5 out of 5 stars He didn't editorialize   June 10, 2000
 21 out of 22 found this review helpful

In the mid-70's, I attended a slide lecture by Smith at Northern Michigan University in Marquette. I didn't know a thing about him, but the presentation haunts me still. He was helped onto the stage, a very old man, and quietly, he narrated the Minimata work in a slide show. The audience, a bunch of party school undergrads and townspeople, were completely silent the entire time. It was almost as if Smith knew that if the slightest emotion showed in his voice, his audience would be lost in sobs. He didn't editorialize, he just spoke, simply and quietly. At the end of the show, he put up one last slide. It was of a blackboard with the words in chalk, "Thank you, all you lovely people." It brings tears to my eyes almost 20 years later.

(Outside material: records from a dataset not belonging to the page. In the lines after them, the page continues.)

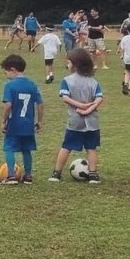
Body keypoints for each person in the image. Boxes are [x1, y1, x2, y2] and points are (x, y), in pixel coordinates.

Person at [48, 48, 103, 184]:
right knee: (91, 148)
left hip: (75, 120)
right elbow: (99, 98)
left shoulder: (67, 80)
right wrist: (89, 108)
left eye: (68, 62)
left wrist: (81, 106)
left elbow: (65, 98)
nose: (67, 65)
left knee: (66, 146)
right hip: (92, 121)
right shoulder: (93, 81)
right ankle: (93, 174)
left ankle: (56, 173)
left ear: (75, 64)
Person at [0, 53, 42, 184]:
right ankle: (28, 175)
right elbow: (40, 104)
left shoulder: (10, 85)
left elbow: (8, 105)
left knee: (9, 148)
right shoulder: (32, 85)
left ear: (12, 70)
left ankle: (11, 175)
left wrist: (3, 121)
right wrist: (39, 121)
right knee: (26, 149)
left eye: (6, 72)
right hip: (28, 124)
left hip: (14, 123)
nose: (6, 75)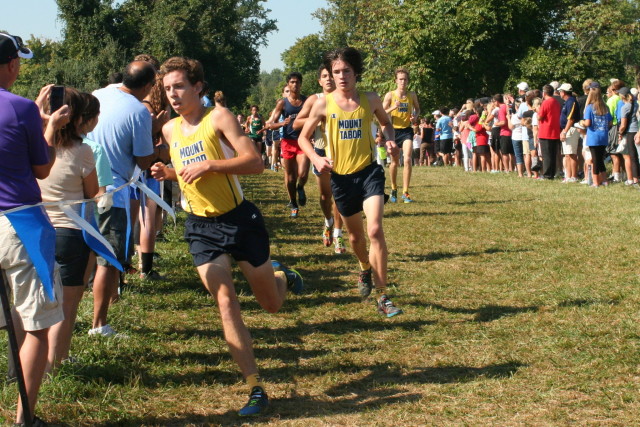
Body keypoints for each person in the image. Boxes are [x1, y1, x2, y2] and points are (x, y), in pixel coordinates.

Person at [151, 56, 303, 416]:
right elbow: (189, 173)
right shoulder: (170, 130)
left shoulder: (218, 117)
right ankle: (255, 389)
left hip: (239, 220)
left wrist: (212, 164)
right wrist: (169, 173)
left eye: (179, 86)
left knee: (271, 304)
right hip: (201, 227)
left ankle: (282, 276)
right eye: (167, 88)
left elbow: (254, 162)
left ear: (198, 87)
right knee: (224, 300)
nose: (173, 94)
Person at [298, 47, 403, 317]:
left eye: (346, 71)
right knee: (356, 237)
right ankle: (364, 269)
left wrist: (390, 139)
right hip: (341, 179)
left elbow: (386, 123)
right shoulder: (323, 104)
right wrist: (315, 158)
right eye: (336, 72)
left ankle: (383, 296)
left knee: (375, 230)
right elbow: (302, 138)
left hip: (369, 172)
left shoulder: (371, 99)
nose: (341, 76)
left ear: (356, 72)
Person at [0, 32, 69, 426]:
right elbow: (42, 169)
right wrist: (49, 124)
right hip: (20, 223)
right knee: (38, 326)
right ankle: (24, 417)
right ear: (12, 64)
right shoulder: (22, 108)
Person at [87, 60, 159, 336]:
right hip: (113, 193)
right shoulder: (138, 111)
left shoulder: (97, 94)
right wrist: (159, 148)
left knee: (87, 258)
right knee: (109, 259)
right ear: (147, 85)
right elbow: (143, 160)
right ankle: (99, 323)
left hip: (84, 190)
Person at [38, 88, 100, 372]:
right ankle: (56, 360)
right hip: (70, 232)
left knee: (39, 301)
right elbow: (92, 192)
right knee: (68, 303)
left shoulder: (38, 146)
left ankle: (33, 362)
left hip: (36, 230)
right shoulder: (83, 151)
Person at [293, 64, 346, 253]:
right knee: (325, 196)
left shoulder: (344, 96)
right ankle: (328, 222)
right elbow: (297, 123)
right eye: (325, 76)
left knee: (339, 196)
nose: (329, 79)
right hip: (321, 151)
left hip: (341, 151)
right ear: (320, 81)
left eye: (331, 75)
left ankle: (339, 236)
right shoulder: (316, 99)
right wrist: (316, 118)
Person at [267, 72, 309, 218]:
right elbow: (270, 124)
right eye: (292, 82)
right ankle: (293, 203)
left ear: (300, 84)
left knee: (303, 174)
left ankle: (301, 187)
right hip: (288, 142)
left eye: (297, 82)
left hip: (303, 141)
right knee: (290, 177)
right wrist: (281, 123)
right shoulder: (283, 103)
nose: (295, 84)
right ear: (288, 84)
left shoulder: (307, 101)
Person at [383, 68, 420, 202]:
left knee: (408, 159)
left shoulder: (412, 95)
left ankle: (406, 192)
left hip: (406, 130)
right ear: (396, 81)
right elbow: (381, 111)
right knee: (394, 162)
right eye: (400, 79)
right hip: (393, 131)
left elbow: (417, 109)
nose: (403, 82)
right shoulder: (390, 95)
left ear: (408, 81)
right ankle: (393, 188)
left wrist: (414, 117)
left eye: (405, 79)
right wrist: (394, 107)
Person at [580, 82, 612, 187]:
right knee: (600, 159)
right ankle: (604, 180)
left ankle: (596, 182)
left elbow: (588, 123)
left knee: (594, 160)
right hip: (603, 135)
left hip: (593, 136)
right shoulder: (605, 107)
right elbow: (610, 123)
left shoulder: (590, 107)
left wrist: (582, 122)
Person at [537, 84, 562, 179]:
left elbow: (540, 116)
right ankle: (552, 173)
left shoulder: (546, 102)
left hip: (546, 132)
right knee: (553, 154)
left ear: (544, 93)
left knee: (546, 155)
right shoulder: (556, 102)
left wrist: (537, 112)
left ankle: (547, 174)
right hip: (555, 131)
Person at [558, 83, 581, 183]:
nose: (559, 93)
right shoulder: (567, 102)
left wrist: (564, 131)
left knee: (571, 154)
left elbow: (571, 119)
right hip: (566, 129)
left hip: (571, 129)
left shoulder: (571, 102)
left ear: (563, 92)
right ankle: (568, 175)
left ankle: (573, 176)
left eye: (560, 91)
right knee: (567, 154)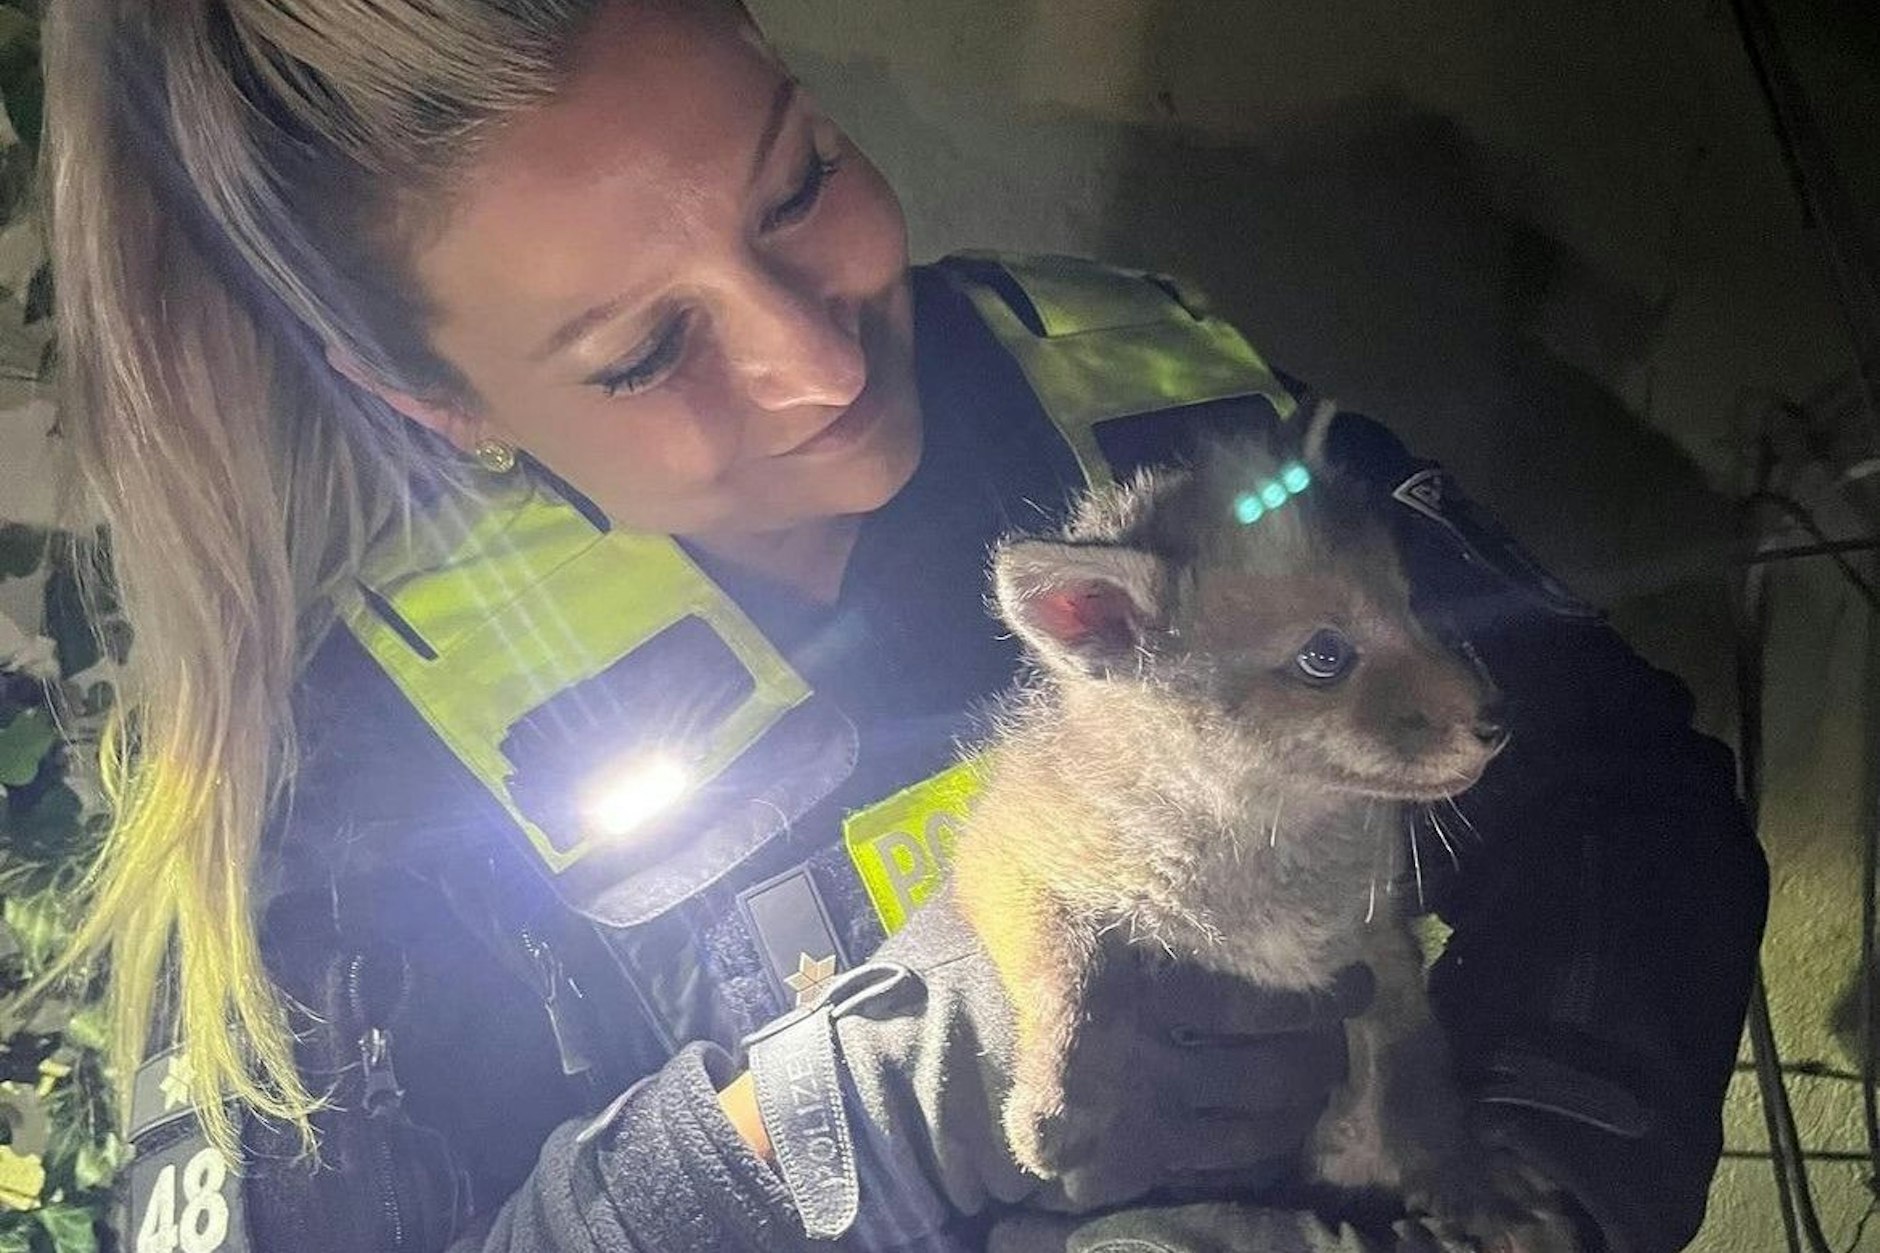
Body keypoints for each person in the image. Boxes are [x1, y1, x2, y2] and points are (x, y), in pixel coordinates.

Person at [37, 0, 1767, 1250]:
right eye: (645, 351)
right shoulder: (366, 770)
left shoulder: (1141, 395)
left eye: (797, 186)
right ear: (424, 396)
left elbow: (1616, 785)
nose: (821, 358)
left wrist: (1534, 1187)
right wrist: (837, 1123)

5 out of 5 stars A brillantly sad and talented man   November 3, 1999
 3 out of 14 found this review helpful

The life of W. Eugene Smith is none the less; inspiring yet depressingly so... A reflection of the truth in life, man and society.


5 out of 5 stars He was probably a bastard, but I wish I'd met him   July 27, 1999
 36 out of 38 found this review helpful

In the fall of 1985 I drove down from Northern New Jersey to the Philadelphia Museum of Art to see the retrospective show of W. Eugene Smith's work for which this book was the catalog. I walked through the rooms and people stood in front of his Minamata photographs, weeping. Smith paid for those pictures with his eyesight, probably the better part of his sanity. If he drank before, the stories are that after his return from Japan he plunged into the bottle full-bore. If one can talk of a man's life and work in religious terms, W. Eugene Smith's career was a prolonged and self-willed crucifixion, a sacrifice in the name of a Truth that I'm not sure we're ready for yet.

I haven't photographed seriously in quite a few years, but whenever I made a print, there in the darkroom I could feel Smith's presence saying two things to me: "You're lousy at this" and "Don't ever stop."